RAFAH, Gaza Strip — Sabreen Jouda came into the world seconds after his mother abandoned him.

His house was hit by an Israeli airstrike shortly before midnight on Saturday. Until then, the family was like so many other Palestinians trying to take refuge from the war in the city of Rafah, on the southern tip of Gaza.

Sabreen’s father was murdered. His 4-year-old sister was murdered. His mother was murdered.

But emergency services learned that her mother, Sabreen al-Sakani, was 30 weeks pregnant. At the Kuwaiti hospital where the bodies were taken, medical workers hurriedly performed an emergency caesarean section.
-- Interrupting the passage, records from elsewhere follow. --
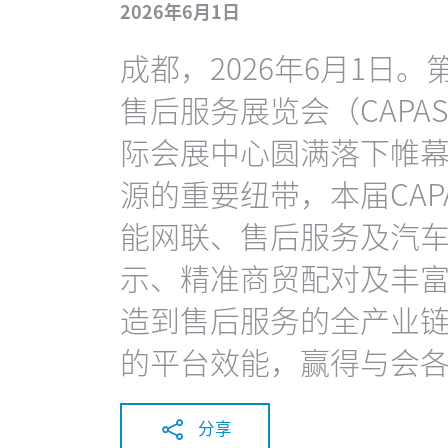
2026年6月1日
成都，2026年6月1日
售后服务展览会（CAPAS
际会展中心圆满落下帷
源的重要纽带，本届CA
能网联、售后服务及汽
示、精准商贸配对及丰
造到售后服务的全产业
的平台效能，赢得与会
分享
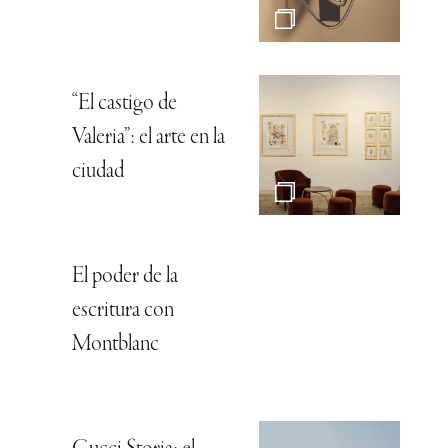
“El castigo de
Valeria”: el arte en la
ciudad
El poder de la
escritura con
Montblanc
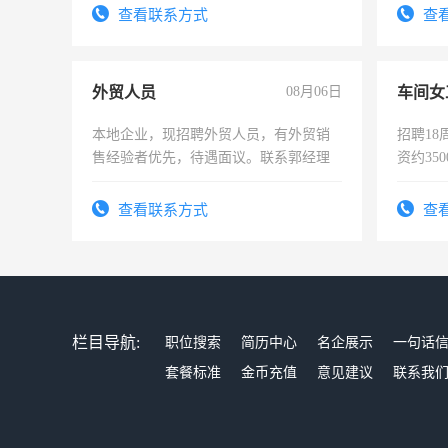
表或者
查看联系方式
查
交五险
外贸人员
08月06日
车间女
本地企业，现招聘外贸人员，有外贸销
招聘18
售经验者优先，待遇面议。联系郭经理
资约35
险，有
查看联系方式
查
栏目导航:
职位搜索
简历中心
名企展示
一句话
套餐标准
金币充值
意见建议
联系我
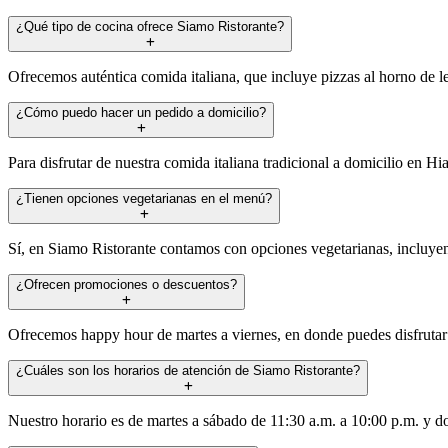
¿Qué tipo de cocina ofrece Siamo Ristorante?
Ofrecemos auténtica comida italiana, que incluye pizzas al horno de leñ
¿Cómo puedo hacer un pedido a domicilio?
Para disfrutar de nuestra comida italiana tradicional a domicilio en Hi
¿Tienen opciones vegetarianas en el menú?
Sí, en Siamo Ristorante contamos con opciones vegetarianas, incluyend
¿Ofrecen promociones o descuentos?
Ofrecemos happy hour de martes a viernes, en donde puedes disfrutar
¿Cuáles son los horarios de atención de Siamo Ristorante?
Nuestro horario es de martes a sábado de 11:30 a.m. a 10:00 p.m. y d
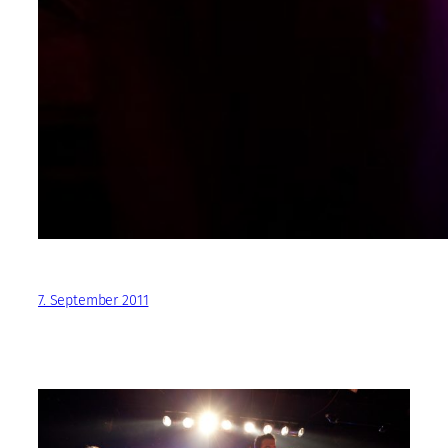
7. September 2011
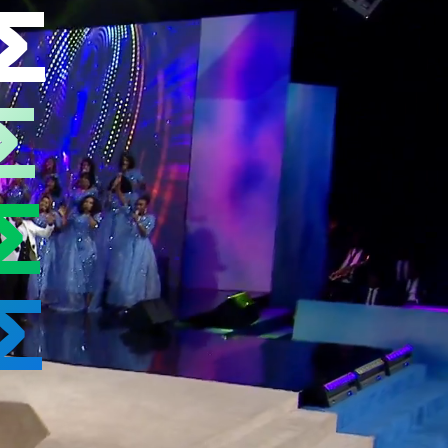
Σ
Σ
Σ
Σ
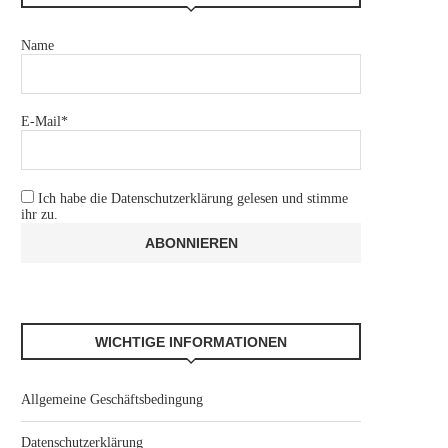
Name
E-Mail*
Ich habe die
Datenschutzerklärung
gelesen und stimme
ihr zu.
WICHTIGE INFORMATIONEN
Allgemeine Geschäftsbedingung
Datenschutzerklärung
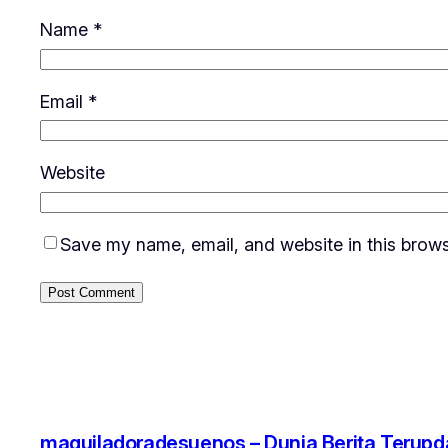
Name
*
Email
*
Website
Save my name, email, and website in this brows
maquiladoradesuenos – Dunia Berita Terupd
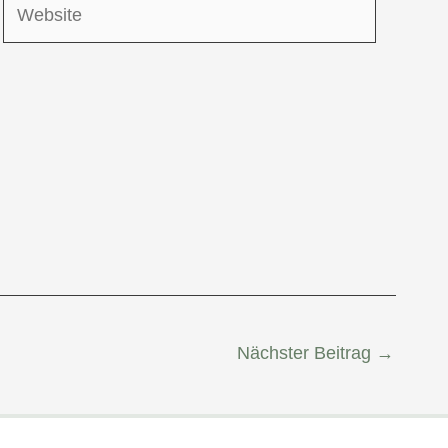
Nächster Beitrag
→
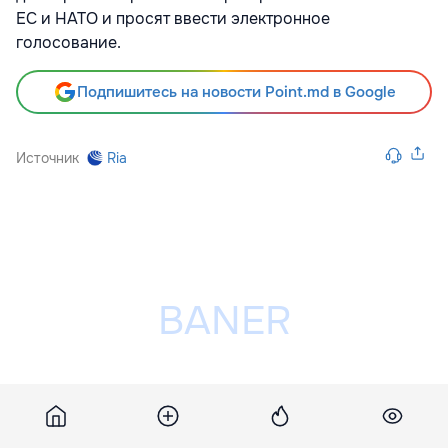
ЕС и НАТО и просят ввести электронное
голосование.
Подпишитесь на новости Point.md в Google
Источник
Ria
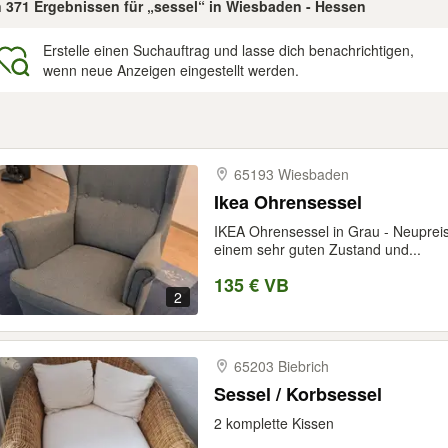
n 371 Ergebnissen für „sessel“ in Wiesbaden - Hessen
Erstelle einen Suchauftrag und lasse dich benachrichtigen,
wenn neue Anzeigen eingestellt werden.
gebnisse
65193 Wiesbaden
Ikea Ohrensessel
IKEA Ohrensessel in Grau - Neupreis 
einem sehr guten Zustand und...
135 € VB
2
65203 Biebrich
Sessel / Korbsessel
2 komplette Kissen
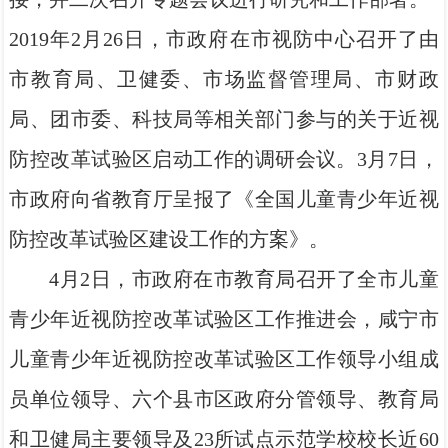
2019年2月26日，市政府在市视防中心召开了由
市教育局、卫健委、市场监督管理局、市财政
局、团市委、科技局等相关部门参与的关于近视
防控改革试验区启动工作的调研会议。3月7日，
市政府向省教育厅呈报了《全国儿童青少年近视
防控改革试验区建设工作的方案》。
4月2日，市政府在市教育局召开了全市儿童
青少年近视防控改革试验区工作推进会，咸宁市
儿童青少年近视防控改革试验区工作领导小组成
员单位领导、六个县市区政府分管领导、教育局
和卫健局主要领导及23所试点示范学校校长近60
Little Sabreen was on the verge of death and struggling to breathe. Her petite body lay in a recovery position on a small piece of carpet as medical workers gently pumped air into her open mouth. A gloved hand struck her chest.

She survived.

On Sunday, hours after the airstrike, she whimpered and writhed inside an incubator in the neonatal intensive care unit of the nearby Emirati hospital. He was wearing a diaper too big for her and her identity was scrawled in ballpoint pen on a piece of tape around her chest: “The baby of the martyr Sabreen al-Sakani.”

“We can say that there is some progress in his health status, but the situation is still at risk,” said Dr. Mohammad Salameh, head of the unit. “This child should have been in her mother’s womb at that time, but she was deprived of this right.”

He described her as a premature orphaned girl.

But she is not alone.

“Welcome to it. She is the daughter of my dear son. I will take care of her. She is my love, my soul. She is a memory of her father. I will take care of her,” said Ahalam al-Kurdi, her paternal grandmother. She put her hands on her chest and swayed in sorrow.

At least two-thirds of the more than 34,000 Palestinians killed in Gaza since this war began have been children and women, according to the Gaza Ministry of Health.

The other Israeli airstrike in Rafah overnight killed 17 children and two women from an extended family.

Not everyone recovers immediately after these types of attacks.

“My son was also with them. My son had parts of his body left and they still haven’t found him. They don’t recognize him,” said Mirvat al-Sakani, Sabreen’s maternal grandmother. “They have nothing to do with anything. Why are you addressing them? We don’t know why, how? “We do not know”.

On Sunday, survivors buried the dead. Children covered in blood were placed in body bags and on the dusty ground while families waited.

Little children watched and tried to stand on the edge of a grave.